Carena’s Jamaican Grille is inviting friends and fans to a feast on Saturday from 6:30 to 9 p.m. to say goodbye to the old building (guests are asked to RSVP via Facebook or email firstname.lastname@example.org). The restaurant will reopen in several months, she promises.
The rebuilding project is part of a makeover for the Spring Rock Green shopping center on Midlothian Turnpike, home to Culinard, the Culinary Institute of Virginia College (as well as Dollar Tree, Sports Zone, Shoe City and a Rainbow clothing shop).
To make it consistent with the shopping center’s redesign, the new Carena’s building (which the restaurant will share with a retail tenant) won’t have the neon sign or the signature coral and blue exterior color scheme or murals. It will, however, have a colorful outdoor patio with umbrellas to give it a tropical feel, Ives says. She plans to reopen in January.

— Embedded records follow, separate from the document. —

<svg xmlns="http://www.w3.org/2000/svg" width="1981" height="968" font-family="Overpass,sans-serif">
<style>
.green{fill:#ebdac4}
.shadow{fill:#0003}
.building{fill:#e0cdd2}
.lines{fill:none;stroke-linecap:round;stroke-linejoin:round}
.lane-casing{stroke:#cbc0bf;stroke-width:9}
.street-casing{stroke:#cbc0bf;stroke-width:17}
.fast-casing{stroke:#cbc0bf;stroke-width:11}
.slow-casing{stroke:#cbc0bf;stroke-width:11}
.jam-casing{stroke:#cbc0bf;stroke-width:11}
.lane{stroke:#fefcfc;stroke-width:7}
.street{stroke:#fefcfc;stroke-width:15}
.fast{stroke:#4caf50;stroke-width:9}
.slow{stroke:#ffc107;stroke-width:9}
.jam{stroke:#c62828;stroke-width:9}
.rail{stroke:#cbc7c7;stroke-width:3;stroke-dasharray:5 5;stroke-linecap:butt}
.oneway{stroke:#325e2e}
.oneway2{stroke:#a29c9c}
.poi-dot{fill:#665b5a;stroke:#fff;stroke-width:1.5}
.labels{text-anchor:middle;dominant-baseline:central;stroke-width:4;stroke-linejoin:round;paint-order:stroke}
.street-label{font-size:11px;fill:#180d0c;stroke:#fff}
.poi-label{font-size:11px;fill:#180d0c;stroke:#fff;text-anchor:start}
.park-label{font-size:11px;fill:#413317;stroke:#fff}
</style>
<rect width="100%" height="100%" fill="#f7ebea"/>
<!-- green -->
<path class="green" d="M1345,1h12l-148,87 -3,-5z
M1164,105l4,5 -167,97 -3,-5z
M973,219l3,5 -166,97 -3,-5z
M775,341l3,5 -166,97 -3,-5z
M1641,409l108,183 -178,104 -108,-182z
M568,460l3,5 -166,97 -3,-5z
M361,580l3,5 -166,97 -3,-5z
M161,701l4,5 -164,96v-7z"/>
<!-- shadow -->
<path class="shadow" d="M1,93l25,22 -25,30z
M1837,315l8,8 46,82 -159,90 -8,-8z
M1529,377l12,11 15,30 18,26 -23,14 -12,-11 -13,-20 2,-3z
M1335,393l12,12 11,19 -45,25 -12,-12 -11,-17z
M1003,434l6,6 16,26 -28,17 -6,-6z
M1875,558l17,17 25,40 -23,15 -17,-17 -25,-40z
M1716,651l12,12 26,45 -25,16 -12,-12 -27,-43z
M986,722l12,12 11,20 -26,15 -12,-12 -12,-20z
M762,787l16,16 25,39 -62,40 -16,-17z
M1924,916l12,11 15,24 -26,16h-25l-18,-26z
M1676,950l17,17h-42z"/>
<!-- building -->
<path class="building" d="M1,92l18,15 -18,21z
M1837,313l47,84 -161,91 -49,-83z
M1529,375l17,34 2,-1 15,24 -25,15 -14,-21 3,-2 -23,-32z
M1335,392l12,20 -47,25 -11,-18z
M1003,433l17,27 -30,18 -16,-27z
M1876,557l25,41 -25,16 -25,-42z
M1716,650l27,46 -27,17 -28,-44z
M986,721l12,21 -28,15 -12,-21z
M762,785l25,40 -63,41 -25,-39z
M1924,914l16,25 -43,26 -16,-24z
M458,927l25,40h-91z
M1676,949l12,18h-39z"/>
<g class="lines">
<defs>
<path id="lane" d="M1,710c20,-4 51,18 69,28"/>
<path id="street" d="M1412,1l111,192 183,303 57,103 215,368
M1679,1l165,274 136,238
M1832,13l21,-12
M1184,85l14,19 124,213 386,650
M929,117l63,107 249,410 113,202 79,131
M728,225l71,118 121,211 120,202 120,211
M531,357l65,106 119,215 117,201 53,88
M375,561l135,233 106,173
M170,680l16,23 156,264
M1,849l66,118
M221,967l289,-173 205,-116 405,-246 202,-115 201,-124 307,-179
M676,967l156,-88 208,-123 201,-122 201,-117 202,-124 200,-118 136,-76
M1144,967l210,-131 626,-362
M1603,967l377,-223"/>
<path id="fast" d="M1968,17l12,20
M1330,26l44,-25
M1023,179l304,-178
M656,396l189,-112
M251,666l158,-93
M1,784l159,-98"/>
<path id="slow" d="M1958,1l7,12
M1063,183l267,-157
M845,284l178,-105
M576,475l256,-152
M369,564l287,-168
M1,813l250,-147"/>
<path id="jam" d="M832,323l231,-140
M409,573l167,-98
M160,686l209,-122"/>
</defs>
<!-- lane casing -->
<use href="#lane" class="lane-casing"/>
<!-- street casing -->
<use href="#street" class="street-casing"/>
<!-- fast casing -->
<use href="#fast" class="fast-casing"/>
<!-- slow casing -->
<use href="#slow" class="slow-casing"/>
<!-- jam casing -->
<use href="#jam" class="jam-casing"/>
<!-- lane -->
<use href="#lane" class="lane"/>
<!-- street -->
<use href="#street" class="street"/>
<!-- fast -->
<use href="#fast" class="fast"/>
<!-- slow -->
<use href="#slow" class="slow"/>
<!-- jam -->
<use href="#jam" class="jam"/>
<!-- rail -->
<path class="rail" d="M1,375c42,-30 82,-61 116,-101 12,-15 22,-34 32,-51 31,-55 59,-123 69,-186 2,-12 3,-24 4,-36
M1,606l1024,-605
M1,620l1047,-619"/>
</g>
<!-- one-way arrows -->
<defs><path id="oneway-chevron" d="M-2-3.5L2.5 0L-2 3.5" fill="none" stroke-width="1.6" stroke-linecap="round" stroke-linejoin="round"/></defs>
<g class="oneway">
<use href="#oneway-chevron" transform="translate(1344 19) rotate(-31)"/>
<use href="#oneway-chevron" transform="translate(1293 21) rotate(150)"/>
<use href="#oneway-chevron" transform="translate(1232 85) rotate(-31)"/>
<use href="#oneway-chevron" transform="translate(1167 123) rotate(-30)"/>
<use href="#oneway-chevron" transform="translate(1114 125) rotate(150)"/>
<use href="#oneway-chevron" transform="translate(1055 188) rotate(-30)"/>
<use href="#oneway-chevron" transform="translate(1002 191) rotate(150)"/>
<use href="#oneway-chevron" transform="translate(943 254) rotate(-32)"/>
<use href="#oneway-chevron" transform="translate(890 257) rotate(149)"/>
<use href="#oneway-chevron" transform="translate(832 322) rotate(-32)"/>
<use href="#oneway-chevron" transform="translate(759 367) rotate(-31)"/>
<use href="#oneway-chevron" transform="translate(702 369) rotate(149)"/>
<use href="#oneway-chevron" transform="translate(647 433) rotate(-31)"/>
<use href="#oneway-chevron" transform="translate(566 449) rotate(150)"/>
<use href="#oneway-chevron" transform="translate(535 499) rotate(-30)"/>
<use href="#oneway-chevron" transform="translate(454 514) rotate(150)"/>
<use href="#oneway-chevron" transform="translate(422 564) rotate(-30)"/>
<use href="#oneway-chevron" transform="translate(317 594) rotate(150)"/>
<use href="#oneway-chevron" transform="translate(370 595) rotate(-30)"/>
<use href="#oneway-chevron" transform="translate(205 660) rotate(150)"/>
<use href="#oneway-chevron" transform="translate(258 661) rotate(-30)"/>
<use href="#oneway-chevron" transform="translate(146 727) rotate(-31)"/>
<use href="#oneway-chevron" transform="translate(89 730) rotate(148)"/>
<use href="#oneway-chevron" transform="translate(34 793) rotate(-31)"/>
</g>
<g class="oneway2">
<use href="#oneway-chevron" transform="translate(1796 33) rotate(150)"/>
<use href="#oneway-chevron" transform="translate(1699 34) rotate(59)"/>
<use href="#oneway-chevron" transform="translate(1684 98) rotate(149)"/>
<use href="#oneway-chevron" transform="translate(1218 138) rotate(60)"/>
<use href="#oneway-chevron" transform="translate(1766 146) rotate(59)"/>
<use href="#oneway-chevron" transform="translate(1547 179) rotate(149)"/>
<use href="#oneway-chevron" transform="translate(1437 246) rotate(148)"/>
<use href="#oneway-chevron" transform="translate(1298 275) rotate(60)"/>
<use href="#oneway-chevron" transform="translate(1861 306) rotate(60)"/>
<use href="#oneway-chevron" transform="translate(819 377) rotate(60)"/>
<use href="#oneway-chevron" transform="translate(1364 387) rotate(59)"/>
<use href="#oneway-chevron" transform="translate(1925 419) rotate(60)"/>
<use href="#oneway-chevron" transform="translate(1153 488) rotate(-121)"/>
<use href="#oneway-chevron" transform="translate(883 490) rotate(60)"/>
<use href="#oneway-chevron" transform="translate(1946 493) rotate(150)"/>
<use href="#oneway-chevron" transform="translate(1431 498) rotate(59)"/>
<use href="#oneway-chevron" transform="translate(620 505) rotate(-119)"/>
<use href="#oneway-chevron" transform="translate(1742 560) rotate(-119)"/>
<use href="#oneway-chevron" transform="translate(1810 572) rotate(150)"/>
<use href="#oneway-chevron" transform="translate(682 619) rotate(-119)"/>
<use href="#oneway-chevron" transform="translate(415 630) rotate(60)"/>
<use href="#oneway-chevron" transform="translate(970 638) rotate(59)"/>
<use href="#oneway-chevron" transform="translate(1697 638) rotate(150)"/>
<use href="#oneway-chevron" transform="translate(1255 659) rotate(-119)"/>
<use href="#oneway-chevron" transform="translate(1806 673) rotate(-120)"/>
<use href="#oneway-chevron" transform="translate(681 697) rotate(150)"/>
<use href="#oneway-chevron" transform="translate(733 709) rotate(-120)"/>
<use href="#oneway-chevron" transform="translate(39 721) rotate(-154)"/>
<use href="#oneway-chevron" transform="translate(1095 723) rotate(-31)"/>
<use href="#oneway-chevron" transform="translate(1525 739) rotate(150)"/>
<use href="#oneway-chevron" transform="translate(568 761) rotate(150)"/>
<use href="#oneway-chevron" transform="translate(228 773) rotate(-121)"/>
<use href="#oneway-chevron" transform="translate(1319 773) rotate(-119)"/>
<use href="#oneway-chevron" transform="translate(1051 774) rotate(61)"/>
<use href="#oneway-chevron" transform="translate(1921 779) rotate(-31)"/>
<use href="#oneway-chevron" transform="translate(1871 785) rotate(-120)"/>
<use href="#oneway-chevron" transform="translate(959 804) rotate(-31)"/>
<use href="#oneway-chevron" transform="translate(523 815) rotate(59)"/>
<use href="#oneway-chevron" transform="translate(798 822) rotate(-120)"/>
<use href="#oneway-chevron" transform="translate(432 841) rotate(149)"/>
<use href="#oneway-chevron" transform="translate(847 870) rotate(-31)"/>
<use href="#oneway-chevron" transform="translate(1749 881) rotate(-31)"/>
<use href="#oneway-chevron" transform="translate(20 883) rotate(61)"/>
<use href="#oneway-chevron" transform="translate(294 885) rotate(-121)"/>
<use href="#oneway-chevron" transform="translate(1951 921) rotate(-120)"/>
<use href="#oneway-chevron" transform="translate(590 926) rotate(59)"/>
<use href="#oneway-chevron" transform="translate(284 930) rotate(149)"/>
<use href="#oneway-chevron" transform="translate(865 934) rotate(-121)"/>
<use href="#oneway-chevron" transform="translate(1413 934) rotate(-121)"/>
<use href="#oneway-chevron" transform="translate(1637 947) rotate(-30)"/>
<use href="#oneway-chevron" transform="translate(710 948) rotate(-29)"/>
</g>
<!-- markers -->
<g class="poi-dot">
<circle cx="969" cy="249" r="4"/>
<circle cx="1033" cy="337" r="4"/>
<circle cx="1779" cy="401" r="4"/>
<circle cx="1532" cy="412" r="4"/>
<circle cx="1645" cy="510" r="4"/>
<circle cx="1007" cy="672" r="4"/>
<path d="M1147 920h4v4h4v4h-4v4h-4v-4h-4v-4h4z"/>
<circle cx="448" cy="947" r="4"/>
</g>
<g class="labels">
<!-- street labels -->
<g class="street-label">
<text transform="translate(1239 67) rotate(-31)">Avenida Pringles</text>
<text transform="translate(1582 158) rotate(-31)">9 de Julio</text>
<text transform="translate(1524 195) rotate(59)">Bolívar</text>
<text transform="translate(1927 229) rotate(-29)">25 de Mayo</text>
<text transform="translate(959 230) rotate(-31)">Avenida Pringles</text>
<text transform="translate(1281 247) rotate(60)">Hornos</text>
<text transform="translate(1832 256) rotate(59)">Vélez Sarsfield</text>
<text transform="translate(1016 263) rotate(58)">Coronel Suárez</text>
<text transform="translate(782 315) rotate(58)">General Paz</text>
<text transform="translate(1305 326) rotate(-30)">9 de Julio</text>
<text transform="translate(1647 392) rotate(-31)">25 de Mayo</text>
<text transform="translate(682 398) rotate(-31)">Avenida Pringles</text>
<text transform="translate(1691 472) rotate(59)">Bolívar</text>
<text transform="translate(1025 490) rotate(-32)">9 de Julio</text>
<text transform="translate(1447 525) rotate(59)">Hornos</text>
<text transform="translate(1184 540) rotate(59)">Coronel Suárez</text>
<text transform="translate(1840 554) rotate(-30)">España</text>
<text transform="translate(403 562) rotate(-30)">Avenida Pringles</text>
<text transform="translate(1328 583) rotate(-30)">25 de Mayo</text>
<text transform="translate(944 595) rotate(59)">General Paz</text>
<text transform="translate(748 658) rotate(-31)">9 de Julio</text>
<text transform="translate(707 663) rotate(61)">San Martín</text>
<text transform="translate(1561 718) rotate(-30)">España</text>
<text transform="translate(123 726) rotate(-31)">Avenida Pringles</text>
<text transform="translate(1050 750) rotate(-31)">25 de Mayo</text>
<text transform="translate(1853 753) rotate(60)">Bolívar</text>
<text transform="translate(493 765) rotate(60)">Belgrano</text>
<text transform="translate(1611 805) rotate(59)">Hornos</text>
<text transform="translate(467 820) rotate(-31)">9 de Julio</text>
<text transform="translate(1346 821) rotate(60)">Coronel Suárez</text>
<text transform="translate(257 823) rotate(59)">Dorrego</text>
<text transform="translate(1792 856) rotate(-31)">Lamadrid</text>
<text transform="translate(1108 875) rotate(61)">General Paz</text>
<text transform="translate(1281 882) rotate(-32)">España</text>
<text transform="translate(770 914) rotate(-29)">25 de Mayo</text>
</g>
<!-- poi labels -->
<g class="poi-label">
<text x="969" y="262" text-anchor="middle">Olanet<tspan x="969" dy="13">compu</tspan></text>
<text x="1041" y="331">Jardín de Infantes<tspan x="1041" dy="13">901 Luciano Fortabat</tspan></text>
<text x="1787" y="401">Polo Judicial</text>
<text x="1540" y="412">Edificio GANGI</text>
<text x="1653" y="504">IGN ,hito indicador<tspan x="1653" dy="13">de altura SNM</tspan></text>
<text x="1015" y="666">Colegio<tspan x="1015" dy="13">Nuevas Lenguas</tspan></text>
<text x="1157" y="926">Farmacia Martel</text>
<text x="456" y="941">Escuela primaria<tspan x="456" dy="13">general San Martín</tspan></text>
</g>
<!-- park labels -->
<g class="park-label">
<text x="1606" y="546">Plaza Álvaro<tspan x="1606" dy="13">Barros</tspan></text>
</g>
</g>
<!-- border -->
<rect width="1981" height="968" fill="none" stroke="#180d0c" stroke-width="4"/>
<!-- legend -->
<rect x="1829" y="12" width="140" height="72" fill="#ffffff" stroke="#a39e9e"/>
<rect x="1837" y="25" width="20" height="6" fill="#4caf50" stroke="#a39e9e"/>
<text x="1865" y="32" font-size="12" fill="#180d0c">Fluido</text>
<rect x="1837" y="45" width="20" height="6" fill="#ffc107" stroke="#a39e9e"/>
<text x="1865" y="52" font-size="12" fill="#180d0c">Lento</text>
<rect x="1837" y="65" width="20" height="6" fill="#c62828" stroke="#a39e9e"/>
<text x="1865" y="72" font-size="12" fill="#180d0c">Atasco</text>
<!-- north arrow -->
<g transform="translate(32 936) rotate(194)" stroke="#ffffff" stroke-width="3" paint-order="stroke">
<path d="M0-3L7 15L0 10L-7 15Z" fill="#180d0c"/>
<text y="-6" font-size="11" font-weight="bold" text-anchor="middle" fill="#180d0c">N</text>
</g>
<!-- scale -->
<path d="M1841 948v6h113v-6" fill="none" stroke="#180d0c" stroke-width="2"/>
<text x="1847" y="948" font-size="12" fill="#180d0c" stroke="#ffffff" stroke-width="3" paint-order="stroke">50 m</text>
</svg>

In the meantime, Ives will continue to operate Jamaica House, which she opened at 1215 W. Broad St. in 1994, and she plans to set up a food truck at the Carena’s site in Chesterfield County on Fridays from noon to 8 p.m., starting Sept. 8. It will have some of the restaurant’s signature curries, oxtail and jerk chicken and pork, she says. “We’ll have some surprises too — some things we haven’t done on the menu.” (After devouring Friday's lunch special of pan-seared salmon in creamy coconut sauce with rice, beans and flavorful stewed cabbage, I'm putting in a personal request for that dish.) She is also considering taking the food truck to area festivals and farmers markets.
Ives, a Jamaican native whose father was a baker, moved to New York City in 1986 as a teenager and worked in a series of restaurants before opening Jamaica House with the help of her mother, whom she calls her biggest influence. “My mom was right there with me and we started cooking together,” she says.
Carena’s opened in October of 2007 with help from Ives’ former business partner, Jimmy Sneed. It bears the handiwork of restaurant designer Helen Reed and the whimsical painting of J.P. Happy Kuhn, aka Happy the Artist — both of whom will be involved in the re-creation of Carena's, Ives says.
She acknowledges that it’s difficult to halt the restaurant’s momentum. “This has been our busiest year yet,” she says, noting that the economic downturn began not long after Carena’s opened. “We hate to close.”
But she welcomes the shopping center’s upgrade and new development across Midlothian Turnpike, where work is under way on the mixed-use Stonebridge development at the site of the once-thriving Cloverleaf Mall.
“Where we are has been depressed for many years,” Ives says. “Now, this is like springtime in Midlothian.” She adds, “It’s important to look ahead and position myself for the future. I’ve always thought that this was the best location ever. It will become a section of town where people want to go.”